MICCR is a taxonomically classifier for contigs that leverage minimap2 to map sequences to a reference genome database. Based on the mapping results, MICCR annotated the mapped regions of a contig by analyzing LCA taxonomy from the best hits.
- python >= 3.0
- pandas >= 0.23.0
- minimap2
MICCR provides two tsv files PREFIX.ctg.tsv and PREFIX.lca_ctg.tsv.
The '.ctg.tsv' has all 11 columns below to show all of taxonomic annotation regions by regions.

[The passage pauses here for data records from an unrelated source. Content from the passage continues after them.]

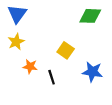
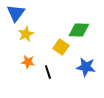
green diamond: (90, 16) -> (79, 30), moved
yellow star: (16, 42) -> (26, 34), moved

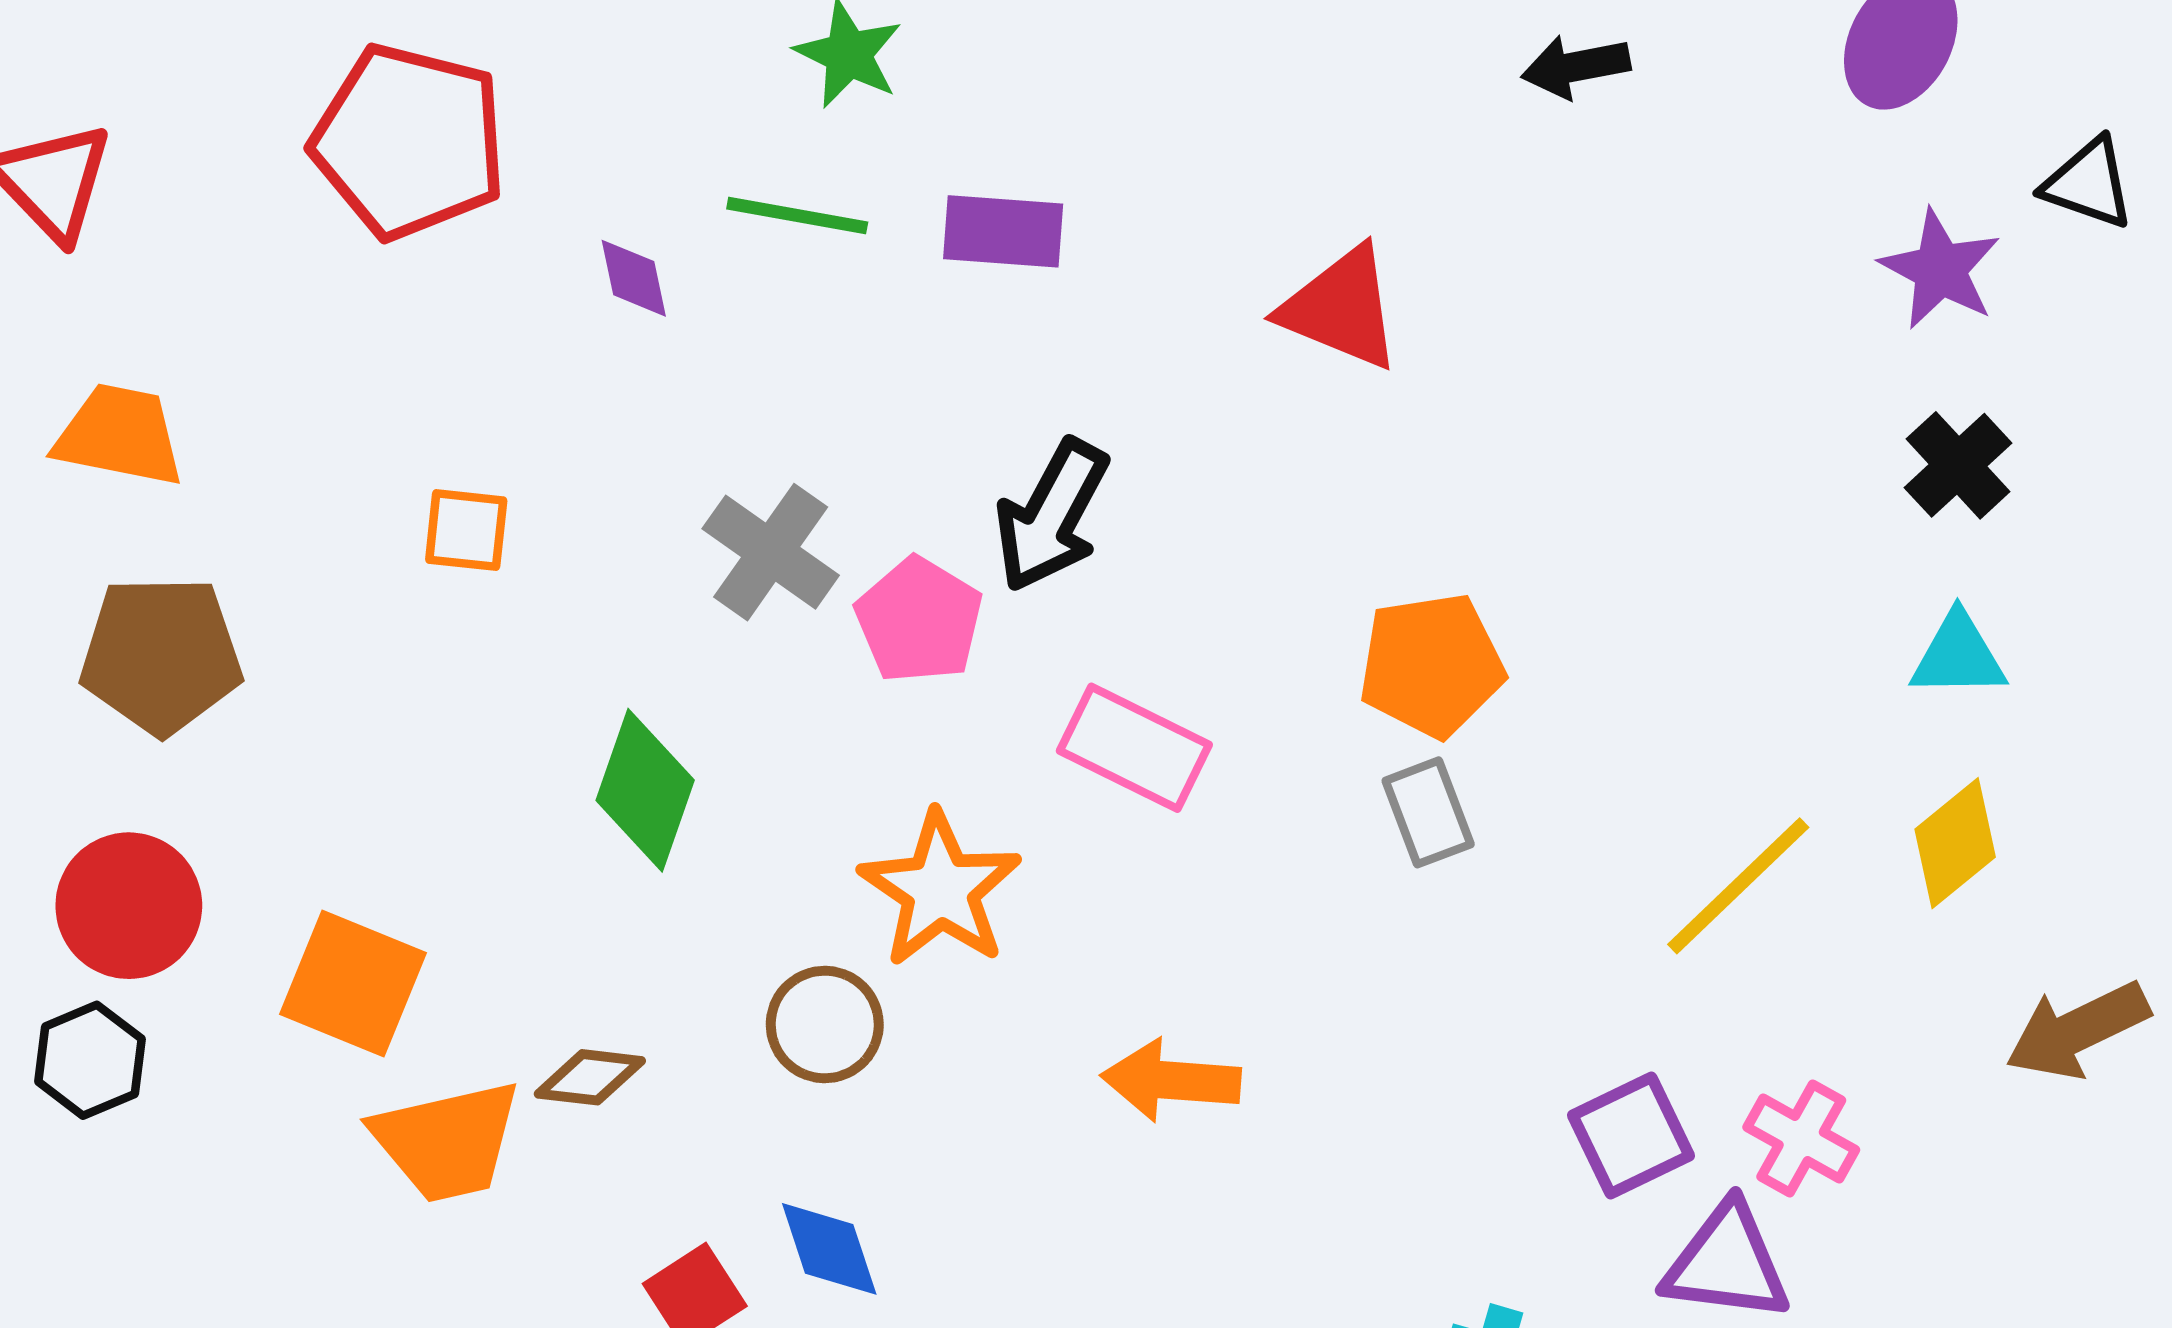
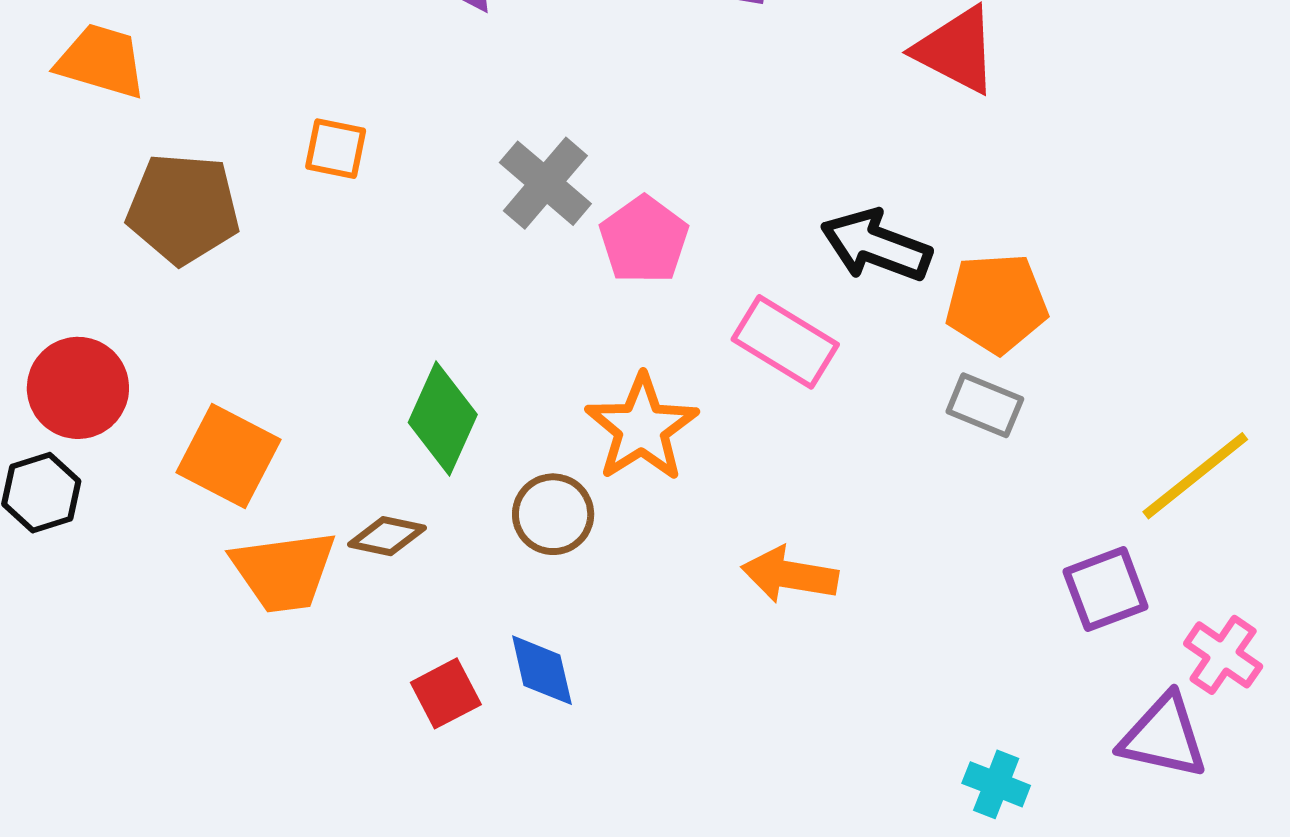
black arrow: (1051, 516) -> (876, 245), moved, turned 77
brown pentagon: (161, 655) -> (183, 209), moved
green diamond: (645, 790) -> (443, 418), moved
gray rectangle: (1428, 812) -> (985, 405), turned -52
purple square: (1631, 1135) -> (1106, 589), moved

The '.lca_ctg.tsv' includes first 10 columns below to display the LCA results of qualified regions in each contig.
| COLUMN | NAME | DESCRIPTION |
|---|---|---|
| 1 | CONTIG | Name of the contig |
| 2 | LENGTH | Length of the contig |
| 3 | START | Start position of taxonomic annotated region (0-based) |
| 4 | END | End position of taxonomic annotated region |
| 5 | LCA_TAXID | LCA taxonomy ID of all qualified alignments mapped to this region |
| 6 | LCA_RANK | LCA taxonomy rank of all qualified alignments mapped to this region |
| 7 | LCA_NAME | LCA taxonomy name of all qualified alignments mapped to this region |
| 8 | HIT_COUNT | Number of accounted alignments |
| 9 | AGG_LENGTH | Additional annotated length this mapped region can provide |
| 10 | AVG_IDENTITY | Approximate mapping identity based on minimap2 |
| 11 | AGG_REGION | Start and end positions of additional annotated length |
usage: ./miccr.py [-h] (-i [FASTA] | -f [PAF]) [-d [FASTA/MMI]] [-dp [PATH]]

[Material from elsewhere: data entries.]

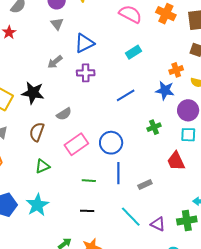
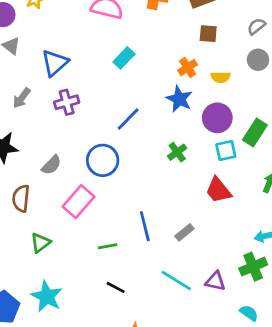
blue star: (165, 90) -> (179, 99), turned 30
blue circle: (111, 143) -> (103, 160), moved
black line: (87, 211) -> (116, 287), turned 40

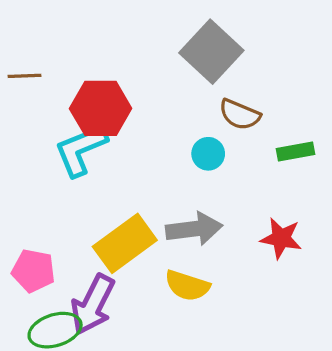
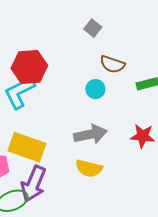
gray square: (211, 52) -> (93, 28), size x0.5
yellow rectangle: (125, 243) -> (27, 147), moved, turned 60

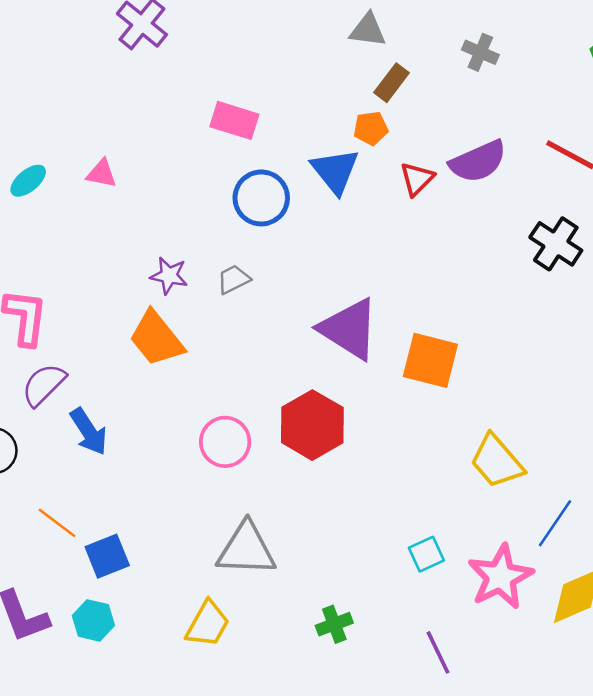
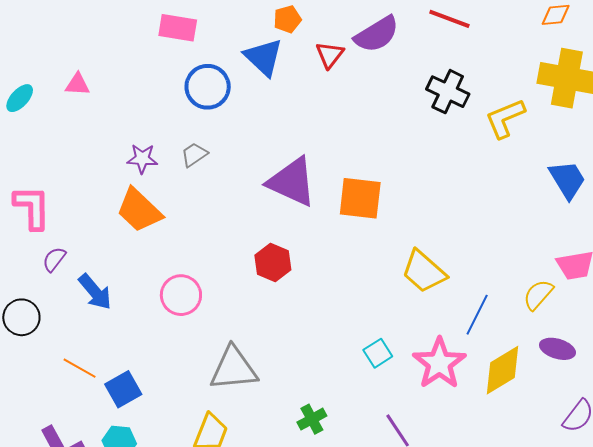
purple semicircle: (44, 385) -> (54, 259), size x0.7
red hexagon: (312, 425) -> (273, 262), size x0.7
pink circle: (225, 442) -> (181, 295), moved

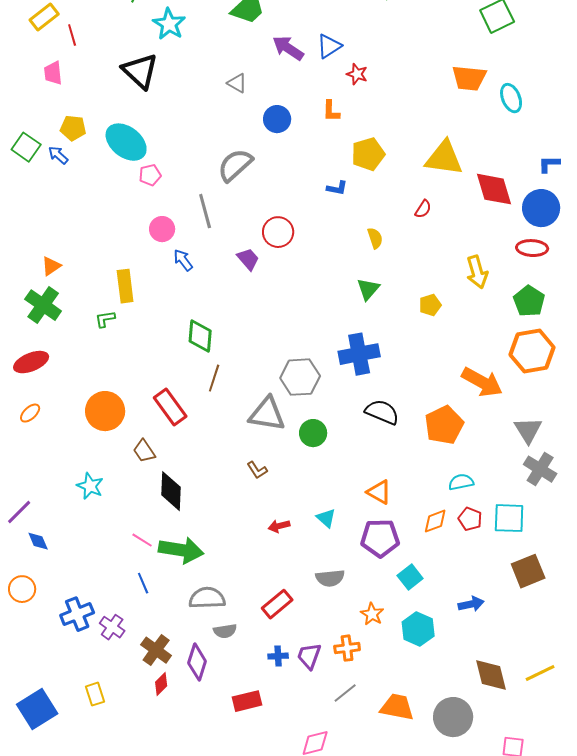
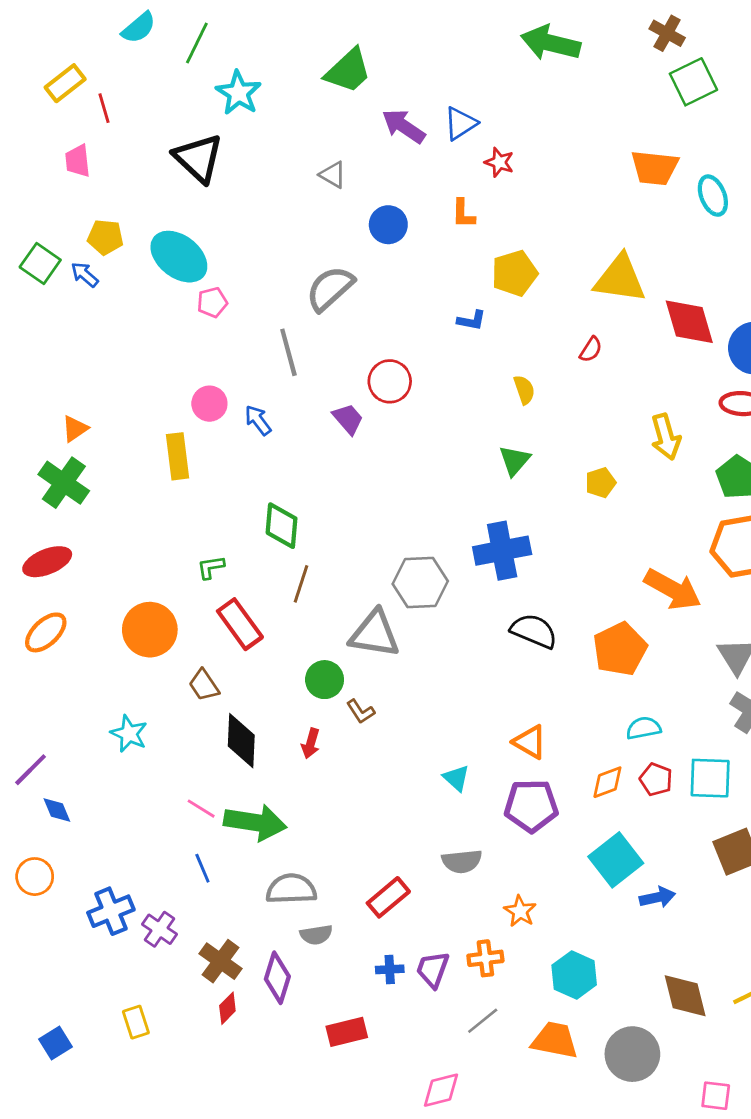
pink circle: (162, 229) -> (209, 404), moved
green L-shape: (105, 319) -> (211, 567), moved
orange ellipse: (30, 413) -> (46, 632), size x1.5
green circle: (313, 433) -> (325, 680), moved
red arrow: (279, 526) -> (311, 743), moved, turned -60
cyan square: (410, 577) -> (616, 860), moved, size x1.5
cyan hexagon: (418, 629) -> (574, 975), moved
blue square: (37, 709) -> (55, 1043), size x0.6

[-x {asm5,asm10,map-pb,map-ont}] [-t <INT>] [-c] [-o [DIR]]
[-p <STR>] [-sc <FLOAT>] [-mp <FLOAT>] [-if <FLOAT>]
[--silent] [-v]
MInimap2 Contig ClassifieR (MICCR) 0.0.2
optional arguments:
-h, --help show this help message and exit
-i [FASTA], --input [FASTA]
Input one or multiple contig files in FASTA format.

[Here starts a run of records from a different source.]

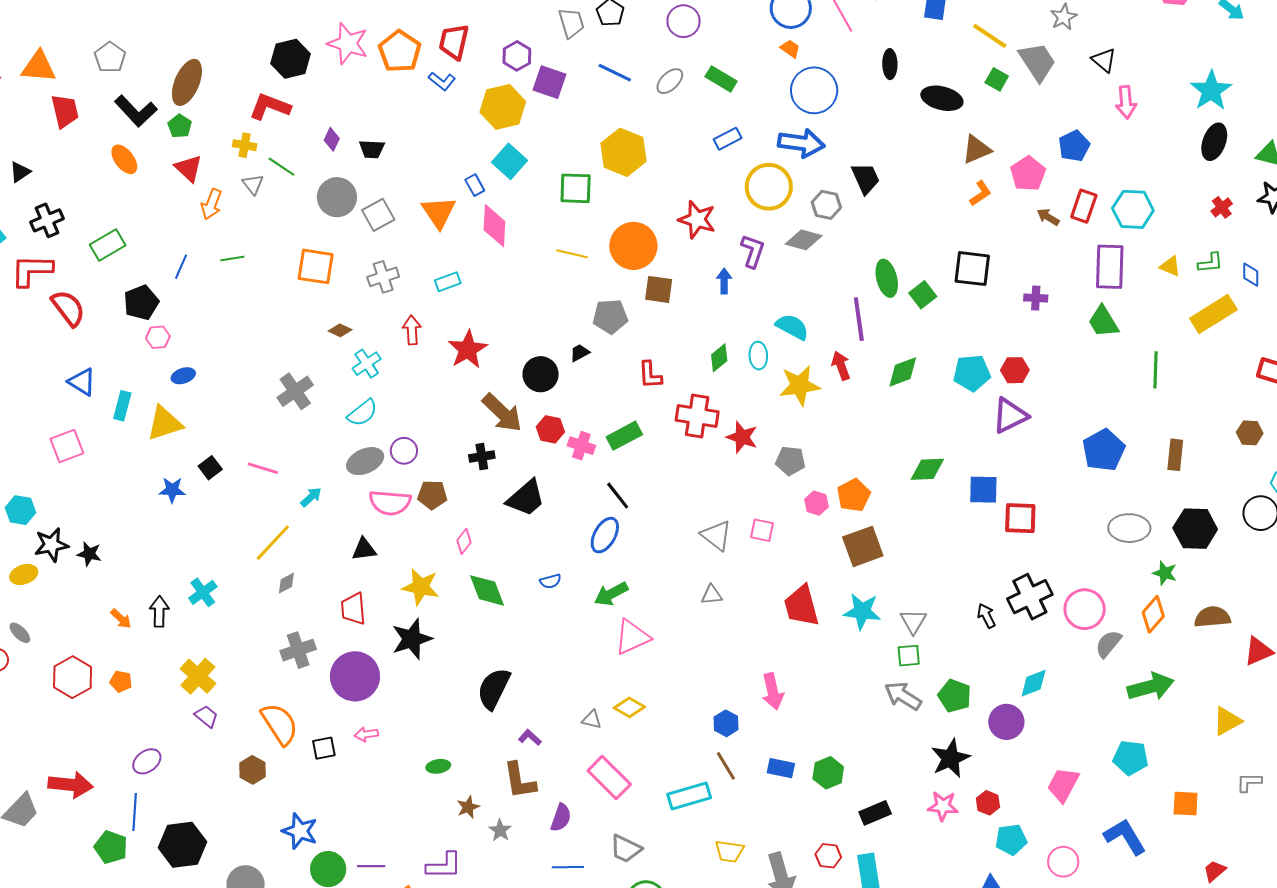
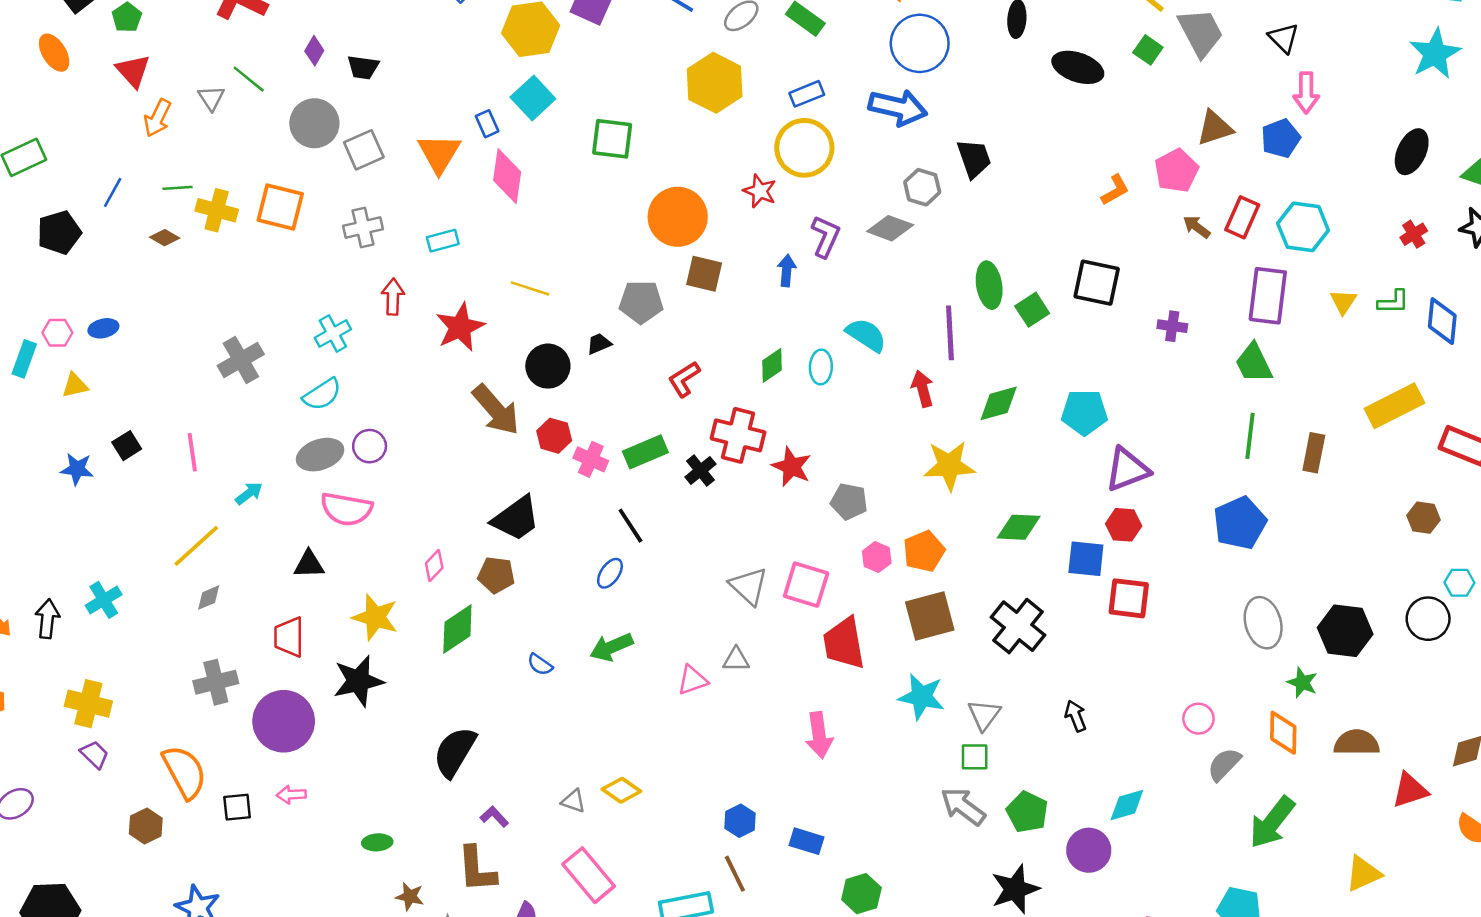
cyan star: (1211, 91) -> (1435, 54), moved
yellow cross: (245, 145) -> (217, 210), moved, size x1.4
blue pentagon: (1074, 146) -> (1281, 138), moved
brown triangle: (976, 149) -> (1215, 128), moved
yellow hexagon: (623, 152) -> (715, 83), moved
yellow circle: (769, 187) -> (804, 148), moved
red star: (697, 220) -> (760, 191), size x0.7
yellow line: (572, 254) -> (530, 288), moved
yellow triangle: (1170, 266) -> (1343, 302), turned 35
blue diamond: (1251, 275) -> (1442, 321), size x1.5
yellow rectangle: (1213, 314) -> (1394, 406), moved
brown diamond: (340, 330) -> (165, 238), moved
pink hexagon: (158, 337) -> (57, 333), moved
red hexagon: (1015, 370) -> (1124, 525), moved
green line: (1156, 370) -> (1250, 436), moved
red L-shape: (650, 375) -> (684, 379), turned 56
yellow star: (800, 385) -> (949, 466), moved
yellow triangle: (165, 423) -> (75, 385), size x0.6
brown rectangle: (1175, 455) -> (1314, 453), moved
black cross: (482, 457) -> (700, 471), moved, turned -35
pink line: (263, 468) -> (192, 452), turned 60
brown pentagon: (432, 495) -> (496, 575), moved
gray ellipse: (1129, 528) -> (1263, 623), turned 69
pink square: (762, 530) -> (806, 585), size x1.5
blue ellipse: (605, 535) -> (610, 573), size x0.7
blue semicircle: (550, 581) -> (540, 665), moved, turned 45
green diamond: (487, 590) -> (457, 629), turned 72
black cross: (1030, 597) -> (1018, 626), moved, turned -30
red trapezoid: (801, 606) -> (844, 643), moved
pink circle: (1085, 609) -> (1198, 719), size x0.6
orange diamond: (1153, 614) -> (1283, 733), turned -45
pink triangle: (632, 637) -> (693, 680), moved, size x0.7
yellow cross: (198, 676) -> (88, 704), turned -33
green arrow: (1151, 687) -> (1272, 822), turned 138
pink arrow: (773, 691) -> (819, 735), moved
blue rectangle: (781, 768) -> (806, 841), moved
brown star: (468, 807) -> (410, 896), turned 30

Use space to separate multiple input files.
-f [PAF], --paf [PAF]
Input a PAF alignment file.
-d [FASTA/MMI], --database [FASTA/MMI]
Name/path of readmapper's index [default: None]
-dp [PATH], --dbPath [PATH]
Path of databases. If dbPath isn't specified but a
path is provided in "--database" option, this path of
database will also be used in dbPath. Otherwise, the
program will search "database/" in program directory.
[default: database/]
-x {asm5,asm10,map-pb,map-ont}, --platform {asm5,asm10,map-pb,map-ont}
You can specify one of the following platform:
"asm5" : Long assembly to reference mapping (avg divergence < 5%);
"asm10" : Long assembly to reference mapping (avg divergence < 10%);
"asm20" : Long assembly to reference mapping (avg divergence < 20%);
"map-pb" : PacBio/Oxford Nanopore read to reference mapping;
"map-ont" : Slightly more sensitive for Oxford Nanopore to reference mapping;
[default: 'asm10']
-t <INT>, --numthreads <INT>
Number of cpus [default: 1]
-c, --stdout Output to STDOUT [default: False]
-o [DIR], --outdir [DIR]
Output directory [default: .]
-p <STR>, --prefix <STR>
Prefix of the output file [default:
<INPUT_FILE_PREFIX>]
-sc <FLOAT>, --SkipCumsumLcaProp <FLOAT>
[LCA options] For each contig, consider a segment
qualified for LCA when the cumulative AGG_LENGTH <
specified proportion of contig length
-mp <FLOAT>, --minLcaProp <FLOAT>
[LCA options] For each contig, consider a segment
qualified for LCA if AGG_LENGTH > specified proportion
of contig length
-if <FLOAT>, --iqrfactor <FLOAT>
[LCA options] Specify a facter (f). Classify qualified
segments which AGG_LENGTH > Q1+f*IQR, where
Q1/3=first/third quartile of AGG_LENGTH and
IQR=(Q3-Q1). [default: 0.5]
--silent Disable all messages.
-v, --verbose Provide verbose running messages.